Change every "В корзину" in the material below to "Купить" and leave all other lines as they are.
Records to use START
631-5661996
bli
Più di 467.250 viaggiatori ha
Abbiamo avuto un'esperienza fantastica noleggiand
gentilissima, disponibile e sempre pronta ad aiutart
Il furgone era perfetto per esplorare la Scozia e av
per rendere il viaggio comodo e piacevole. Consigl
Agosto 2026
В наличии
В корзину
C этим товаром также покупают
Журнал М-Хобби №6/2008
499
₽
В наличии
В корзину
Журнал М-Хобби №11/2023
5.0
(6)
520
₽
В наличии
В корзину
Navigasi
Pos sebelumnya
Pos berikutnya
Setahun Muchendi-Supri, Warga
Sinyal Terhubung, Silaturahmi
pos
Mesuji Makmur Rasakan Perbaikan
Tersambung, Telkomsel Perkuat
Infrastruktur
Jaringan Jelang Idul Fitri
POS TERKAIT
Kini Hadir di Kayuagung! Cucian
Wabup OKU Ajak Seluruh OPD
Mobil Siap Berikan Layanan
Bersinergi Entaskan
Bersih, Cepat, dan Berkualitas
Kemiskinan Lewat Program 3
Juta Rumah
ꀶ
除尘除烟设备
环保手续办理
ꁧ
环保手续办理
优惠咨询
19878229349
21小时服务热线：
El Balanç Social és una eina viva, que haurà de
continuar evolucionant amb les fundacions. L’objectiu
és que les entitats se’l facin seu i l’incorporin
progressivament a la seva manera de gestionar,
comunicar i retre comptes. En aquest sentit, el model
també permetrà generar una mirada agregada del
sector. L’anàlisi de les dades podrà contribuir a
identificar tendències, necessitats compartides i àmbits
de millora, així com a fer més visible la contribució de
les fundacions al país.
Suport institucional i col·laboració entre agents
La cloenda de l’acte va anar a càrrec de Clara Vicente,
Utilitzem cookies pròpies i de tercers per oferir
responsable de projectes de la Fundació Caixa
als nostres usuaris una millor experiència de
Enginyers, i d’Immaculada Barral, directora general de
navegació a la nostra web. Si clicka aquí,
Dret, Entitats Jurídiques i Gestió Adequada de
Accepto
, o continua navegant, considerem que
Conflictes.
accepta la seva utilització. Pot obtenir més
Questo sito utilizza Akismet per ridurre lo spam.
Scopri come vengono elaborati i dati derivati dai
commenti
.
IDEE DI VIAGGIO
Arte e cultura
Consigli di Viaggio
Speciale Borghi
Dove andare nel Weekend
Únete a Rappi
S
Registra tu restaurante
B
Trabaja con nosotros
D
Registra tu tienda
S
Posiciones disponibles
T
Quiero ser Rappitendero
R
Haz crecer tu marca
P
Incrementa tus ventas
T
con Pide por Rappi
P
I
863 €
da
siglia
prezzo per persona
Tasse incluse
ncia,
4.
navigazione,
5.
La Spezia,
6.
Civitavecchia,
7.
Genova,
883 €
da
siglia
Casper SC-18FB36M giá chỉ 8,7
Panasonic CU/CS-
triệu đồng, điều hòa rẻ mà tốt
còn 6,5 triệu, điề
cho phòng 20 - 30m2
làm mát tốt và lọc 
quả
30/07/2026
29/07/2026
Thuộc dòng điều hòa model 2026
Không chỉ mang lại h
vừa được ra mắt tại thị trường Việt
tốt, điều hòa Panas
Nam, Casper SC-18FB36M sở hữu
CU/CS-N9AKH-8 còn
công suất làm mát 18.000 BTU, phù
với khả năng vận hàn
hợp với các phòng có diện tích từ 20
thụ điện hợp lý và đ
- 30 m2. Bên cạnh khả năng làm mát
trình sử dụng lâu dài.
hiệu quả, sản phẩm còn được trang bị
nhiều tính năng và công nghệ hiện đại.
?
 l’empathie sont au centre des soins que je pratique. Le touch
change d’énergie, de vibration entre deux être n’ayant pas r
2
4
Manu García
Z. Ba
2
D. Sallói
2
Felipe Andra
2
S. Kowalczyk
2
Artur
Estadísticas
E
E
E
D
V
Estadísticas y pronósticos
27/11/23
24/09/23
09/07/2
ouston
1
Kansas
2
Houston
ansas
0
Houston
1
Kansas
Records to use END
■ Reply to the task
631-5661996
bli
Più di 467.250 viaggiatori ha
Abbiamo avuto un'esperienza fantastica noleggiand
gentilissima, disponibile e sempre pronta ad aiutart
Il furgone era perfetto per esplorare la Scozia e av
per rendere il viaggio comodo e piacevole. Consigl
Agosto 2026
В наличии
Купить
C этим товаром также покупают
Журнал М-Хобби №6/2008
499
₽
В наличии
Купить
Журнал М-Хобби №11/2023
5.0
(6)
520
₽
В наличии
Купить
Navigasi
Pos sebelumnya
Pos berikutnya
Setahun Muchendi-Supri, Warga
Sinyal Terhubung, Silaturahmi
pos
Mesuji Makmur Rasakan Perbaikan
Tersambung, Telkomsel Perkuat
Infrastruktur
Jaringan Jelang Idul Fitri
POS TERKAIT
Kini Hadir di Kayuagung! Cucian
Wabup OKU Ajak Seluruh OPD
Mobil Siap Berikan Layanan
Bersinergi Entaskan
Bersih, Cepat, dan Berkualitas
Kemiskinan Lewat Program 3
Juta Rumah
ꀶ
除尘除烟设备
环保手续办理
ꁧ
环保手续办理
优惠咨询
19878229349
21小时服务热线：
El Balanç Social és una eina viva, que haurà de
continuar evolucionant amb les fundacions. L’objectiu
és que les entitats se’l facin seu i l’incorporin
progressivament a la seva manera de gestionar,
comunicar i retre comptes. En aquest sentit, el model
també permetrà generar una mirada agregada del
sector. L’anàlisi de les dades podrà contribuir a
identificar tendències, necessitats compartides i àmbits
de millora, així com a fer més visible la contribució de
les fundacions al país.
Suport institucional i col·laboració entre agents
La cloenda de l’acte va anar a càrrec de Clara Vicente,
Utilitzem cookies pròpies i de tercers per oferir
responsable de projectes de la Fundació Caixa
als nostres usuaris una millor experiència de
Enginyers, i d’Immaculada Barral, directora general de
navegació a la nostra web. Si clicka aquí,
Dret, Entitats Jurídiques i Gestió Adequada de
Accepto
, o continua navegant, considerem que
Conflictes.
accepta la seva utilització. Pot obtenir més
Questo sito utilizza Akismet per ridurre lo spam.
Scopri come vengono elaborati i dati derivati dai
commenti
.
IDEE DI VIAGGIO
Arte e cultura
Consigli di Viaggio
Speciale Borghi
Dove andare nel Weekend
Únete a Rappi
S
Registra tu restaurante
B
Trabaja con nosotros
D
Registra tu tienda
S
Posiciones disponibles
T
Quiero ser Rappitendero
R
Haz crecer tu marca
P
Incrementa tus ventas
T
con Pide por Rappi
P
I
863 €
da
siglia
prezzo per persona
Tasse incluse
ncia,
4.
navigazione,
5.
La Spezia,
6.
Civitavecchia,
7.
Genova,
883 €
da
siglia
Casper SC-18FB36M giá chỉ 8,7
Panasonic CU/CS-
triệu đồng, điều hòa rẻ mà tốt
còn 6,5 triệu, điề
cho phòng 20 - 30m2
làm mát tốt và lọc 
quả
30/07/2026
29/07/2026
Thuộc dòng điều hòa model 2026
Không chỉ mang lại h
vừa được ra mắt tại thị trường Việt
tốt, điều hòa Panas
Nam, Casper SC-18FB36M sở hữu
CU/CS-N9AKH-8 còn
công suất làm mát 18.000 BTU, phù
với khả năng vận hàn
hợp với các phòng có diện tích từ 20
thụ điện hợp lý và đ
- 30 m2. Bên cạnh khả năng làm mát
trình sử dụng lâu dài.
hiệu quả, sản phẩm còn được trang bị
nhiều tính năng và công nghệ hiện đại.
?
 l’empathie sont au centre des soins que je pratique. Le touch
change d’énergie, de vibration entre deux être n’ayant pas r
2
4
Manu García
Z. Ba
2
D. Sallói
2
Felipe Andra
2
S. Kowalczyk
2
Artur
Estadísticas
E
E
E
D
V
Estadísticas y pronósticos
27/11/23
24/09/23
09/07/2
ouston
1
Kansas
2
Houston
ansas
0
Houston
1
Kansas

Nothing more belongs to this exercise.